The time has come to put pen to paper. I will now commence my most ambitious (creative risk-taking) non-fiction writing so far. I must tell the story of something that happened in the lockdowns that has left me so shaken that I may never get over it.
Let’s just call him Brian to lighten the gravity. It sounds Pythonesque.
He was the Lord of the Manor of Lee.
To those of you who might read this who have either indulged me on this or even written on this yourself, I dedicate this to you, you know who you are.
One of the things I learned at Albion Millennium Green is to ask “are we thinking in days, weeks, years, decades, centuries or millennia?”
And that is how we must start this story.
I will now use a magic utterance to summon the spirits, thus:
You will click either the link in the post above and start your adventure there or you are reading this some time in the future when this is only the second post in a very long thread and have decided to keep reading this on the forum before you search.
In the second picture, on the hill of Honor Oak Road is some of the then recently built houses that we presume formed part of a development called by the new appellation ‘Forest Hill’.
It’s the sort of (bucolic) verbal imagery used by developers to sell newly built houses.
But we are above that sort of nonsense, aren’t we?
But not all nonsense is non-sense.
In one of those houses was later a school. And in that school was a pupil. And that pupil later had a son. And that son suggested to Agatha Christie that she call her play The Mousetrap after a subplot in Hamlet.
And on that hill just along at a location known to us as One Tree Hill are the limits of The Honour of Gloucester, a sort of feudal boundary that today we call the border between Southwark and Lewisham.
And in a dramatic flash forward, here is the geographical conclusion to the story, a tower in a disused graveyard where Belmont Hill meets Lee Terrace. It’s not that far from Brian’s moated manor house down Lee High Road. I used to pass this tower on a 75 bus on my way to Charlton House a very long time ago.

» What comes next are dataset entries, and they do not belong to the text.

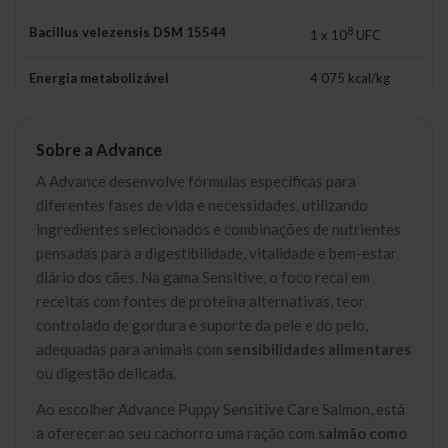
Bacillus velezensis DSM 15544
8
1 x 10
UFC
Energia metabolizável
4 075 kcal/kg
Sobre a Advance
A Advance desenvolve fórmulas específicas para
diferentes fases de vida e necessidades, utilizando
ingredientes selecionados e combinações de nutrientes
pensadas para a digestibilidade, vitalidade e bem-estar
diário dos cães. Na gama Sensitive, o foco recai em
receitas com fontes de proteína alternativas, teor
controlado de gordura e suporte da pele e do pelo,
adequadas para animais com
sensibilidades alimentares
ou digestão delicada.
Ao escolher Advance Puppy Sensitive Care Salmon, está
a oferecer ao seu cachorro uma ração com
salmão como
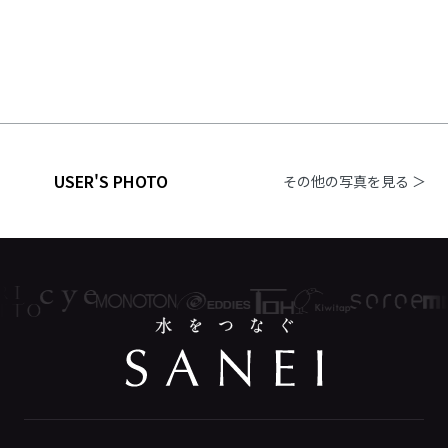
USER'S PHOTO
その他の写真を見る ＞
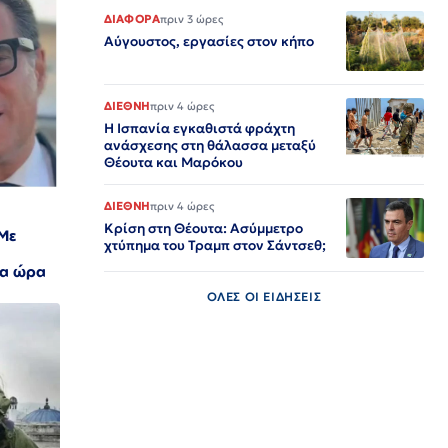
ΔΙΑΦΟΡΑ
πριν 3 ώρες
Αύγουστος, εργασίες στον κήπο
ΔΙΕΘΝΗ
πριν 4 ώρες
Η Ισπανία εγκαθιστά φράχτη
ανάσχεσης στη θάλασσα μεταξύ
Θέουτα και Μαρόκου
ΔΙΕΘΝΗ
πριν 4 ώρες
Κρίση στη Θέουτα: Ασύμμετρο
 Με
χτύπημα του Τραμπ στον Σάντσεθ;
δια ώρα
ΟΛΕΣ ΟΙ ΕΙΔΗΣΕΙΣ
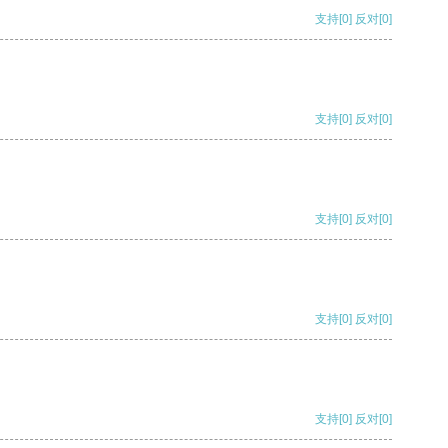
支持
[0]
反对
[0]
支持
[0]
反对
[0]
支持
[0]
反对
[0]
支持
[0]
反对
[0]
支持
[0]
反对
[0]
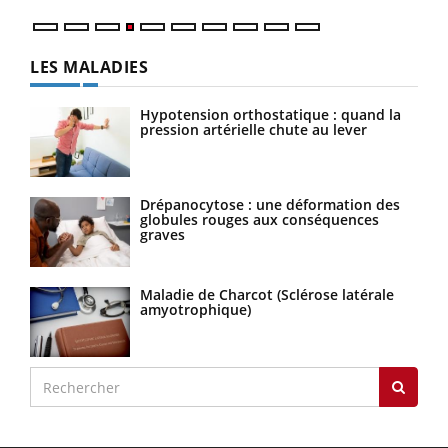
LES MALADIES
Hypotension orthostatique : quand la
pression artérielle chute au lever
Drépanocytose : une déformation des
globules rouges aux conséquences
graves
Maladie de Charcot (Sclérose latérale
amyotrophique)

My school friend Lewis sent me the picture after I began telling him this story.
So why did I write the first few posts in a very unconventional manner?
There is one simple reason, I needed to present some form of chaos, just enough. That way I could relate the unease I experienced as I went through the research process. That way I could frame the fever dream.
I can’t deny I am drawn to artistic experiments, and I would love to indulge my creativity. I love the tension between real life stories and the reality that there is no one single way to tell that story in a definitive manner.
And this story stumped me, because the more I learned the harder it became to tell.
The fact is, I have only assembled known discoveries and then joined the dots. But the effect has been ground shaking and the only way I can hold on is to go through this with you.
Brian Annesley may have had a large portfolio of lands (Forest Place being a farmstead in Brockley, just one of many such ‘holdings’) and lived in a moated manor house in Lee, but worldly riches notwithstanding, as the last years approached he became impaired of mind. He had three daughters and two sons-in-law eager to know what would soon happen to his estate.
I had actually heard of this some time before in the context of Shakespeare studies (minus the locations and details) and so that in itself did not register. Secondly I had also by coincidence been on a walk with Quaggy Waterways Action Group and the blogger Running Past where we saw the approximate site of Brian’s moat by Lee High Road. And once again, nothing spectacular registered in my mind that day as I don’t recall our guides mentioning Shakespeare, after all I’m sure I would have reacted with surprise at the time if they had. I had not the overlapping pieces of information to put the two stories together.
So everything had been set up ready to go off (in my mind at least) if those two facts should collide. And sure enough at the Lewisham Local History Society it was mentioned in a passing comment, that a site most likely opposite The Brockley Jack Pub could have been Forest Place (whatever that meant) and that it could have been connected to King Lear.
Something in my memory was triggered, but the moat in Lee hadn’t been mentioned so I hadn’t sat down and put all the facts together. But I left it for some reason. However on another visit to LLHS the subject was mentioned in passing again and this time I knew I had to get the bottom of this.